Now we must introduce a concept of information visualization: “Visual Variables”. They are elements you can see and gain information from. As you can see, there are three main visual variables in the visualization: the size of triangles, the percentage on triangles and employee number ranges on the triangles. The size of triangles and employee number on it represents the size of organizations. The percentage on the triangle shows the organization percentage in that interval. Clarifying the visual variables contained in a visualization can help us deconstruct and analyze the visualization better and make our research more professional to the domain audience.

Now we have deconstructed the elements in the visualization, and we have some assumptions about the reader’s reaction when seeing this visualization from the reader’s perspective. Now we can summarize the pitfalls contained in this visualization through the above analysis.
There are seven main pitfalls in the visualization:

  1. As the comments in the source website “The try-to-find-an-angle chart”. The angle is the intersection of the lines, so it is easy for angles to draw people’s attention. However, there are too many angles in the picture. According to the cognitive theory, it could cause “cognitive tunnelling”. The audience may get confused by it.

  2. Three triangles are green, the green color is unfriendly to color-blind people because most color blind people are Red-green blind, which means they can not see red and green color. Red-green blindness is a large number of readers, according to the survey, they account for about 8% of the population. So we should avoid using red and green color in visualization.

  3. Some texts are located at the bottom of the visualization, but triangles are overlapping with each other at the bottom which may be hard for the user to identify which triangle they are describing.

  4. Triangles are overlapping with each other, and their colors are similar to each other, So if the user checks the visualization on a low-quality screen, It could be difficult for the user to identify a triangle from others.

  5. The Lie factor of the visualization is significant. What is lie factor? Lie factor is used to describe the relation between the size of the effect shown in the graph and the size of the effect shown in the data, which can ensure the integrity of a graph. If the value of lie factor of a graph is between 0.95 and 1.05, it means that this graph is integrated. The formulaic definition is Lie factor = size of the effect shown in the graph / size of the effect shown in the data. The size difference of triangles is tiny compared with the employee number difference. (the employee number difference is too huge, so it is unavoidable)

-------------------------

### EXERCISE 1:
According to the passage on visualization pitfalls, roughly what share of the population is red-green color-blind?
### EXERCISE 2:
Decide whether each statement agrees with the passage on visualization pitfalls, answering yes or no and quoting the words that settle it: (a) The visualization contains three main visual variables. (b) A graph is integrated when its lie factor falls between 0.90 and 1.10. (c) The passage counts seven main pitfalls in the visualization.
### EXERCISE 3:
Repeat the portion of the passage on visualization pitfalls that begins at the words "Now we must" and stops after "the domain audience.".
The listing that follows was taken from a different source.

### GIVEN ENTRIES:
-------------------------

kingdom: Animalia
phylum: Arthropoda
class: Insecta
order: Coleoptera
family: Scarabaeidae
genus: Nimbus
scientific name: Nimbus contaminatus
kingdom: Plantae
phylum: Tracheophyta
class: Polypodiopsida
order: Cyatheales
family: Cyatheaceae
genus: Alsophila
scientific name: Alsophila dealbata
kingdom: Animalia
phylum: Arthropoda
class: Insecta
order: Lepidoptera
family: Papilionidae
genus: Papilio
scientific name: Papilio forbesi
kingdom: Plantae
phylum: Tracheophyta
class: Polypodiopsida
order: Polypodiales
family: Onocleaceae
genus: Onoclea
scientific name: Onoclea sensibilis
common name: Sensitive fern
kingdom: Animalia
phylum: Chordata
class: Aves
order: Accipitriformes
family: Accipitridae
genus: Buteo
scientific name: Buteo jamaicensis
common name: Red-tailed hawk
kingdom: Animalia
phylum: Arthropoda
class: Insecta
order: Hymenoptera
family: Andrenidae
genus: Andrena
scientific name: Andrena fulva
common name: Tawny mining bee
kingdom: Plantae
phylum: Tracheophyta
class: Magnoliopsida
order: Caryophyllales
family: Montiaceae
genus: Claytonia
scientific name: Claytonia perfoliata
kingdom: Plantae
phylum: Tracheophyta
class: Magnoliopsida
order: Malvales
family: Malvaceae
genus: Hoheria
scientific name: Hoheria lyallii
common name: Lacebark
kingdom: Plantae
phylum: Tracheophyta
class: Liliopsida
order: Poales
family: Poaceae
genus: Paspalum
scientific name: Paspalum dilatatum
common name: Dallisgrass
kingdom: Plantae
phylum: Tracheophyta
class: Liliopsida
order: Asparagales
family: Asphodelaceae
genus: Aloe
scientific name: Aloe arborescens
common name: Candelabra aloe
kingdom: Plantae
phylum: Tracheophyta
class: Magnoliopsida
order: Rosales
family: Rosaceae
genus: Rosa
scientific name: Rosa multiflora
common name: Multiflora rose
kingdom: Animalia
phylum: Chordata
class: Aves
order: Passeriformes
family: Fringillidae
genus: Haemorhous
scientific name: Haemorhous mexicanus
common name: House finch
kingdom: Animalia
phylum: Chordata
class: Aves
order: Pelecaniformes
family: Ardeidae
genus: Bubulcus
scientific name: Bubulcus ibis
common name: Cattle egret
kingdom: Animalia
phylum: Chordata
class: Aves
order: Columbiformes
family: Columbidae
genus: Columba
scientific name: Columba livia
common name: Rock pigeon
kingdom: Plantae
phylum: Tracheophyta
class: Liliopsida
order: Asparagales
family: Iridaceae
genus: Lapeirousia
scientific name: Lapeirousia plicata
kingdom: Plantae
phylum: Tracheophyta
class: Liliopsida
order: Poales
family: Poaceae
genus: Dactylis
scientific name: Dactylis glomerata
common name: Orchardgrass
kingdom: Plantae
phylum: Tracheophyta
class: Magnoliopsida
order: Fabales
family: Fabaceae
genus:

-------------------------

### FULL SOLUTION 1:
About 8% of the population.

### FULL SOLUTION 2:
(a) Yes: "there are three main visual variables in the visualization"
(b) No: "If the value of lie factor of a graph is between 0.95 and 1.05, it means that this graph is integrated."
(c) Yes: "There are seven main pitfalls in the visualization"

### FULL SOLUTION 3:
Now we must introduce a concept of information visualization: “Visual Variables”. They are elements you can see and gain information from. As you can see, there are three main visual variables in the visualization: the size of triangles, the percentage on triangles and employee number ranges on the triangles. The size of triangles and employee number on it represents the size of organizations. The percentage on the triangle shows the organization percentage in that interval. Clarifying the visual variables contained in a visualization can help us deconstruct and analyze the visualization better and make our research more professional to the domain audience.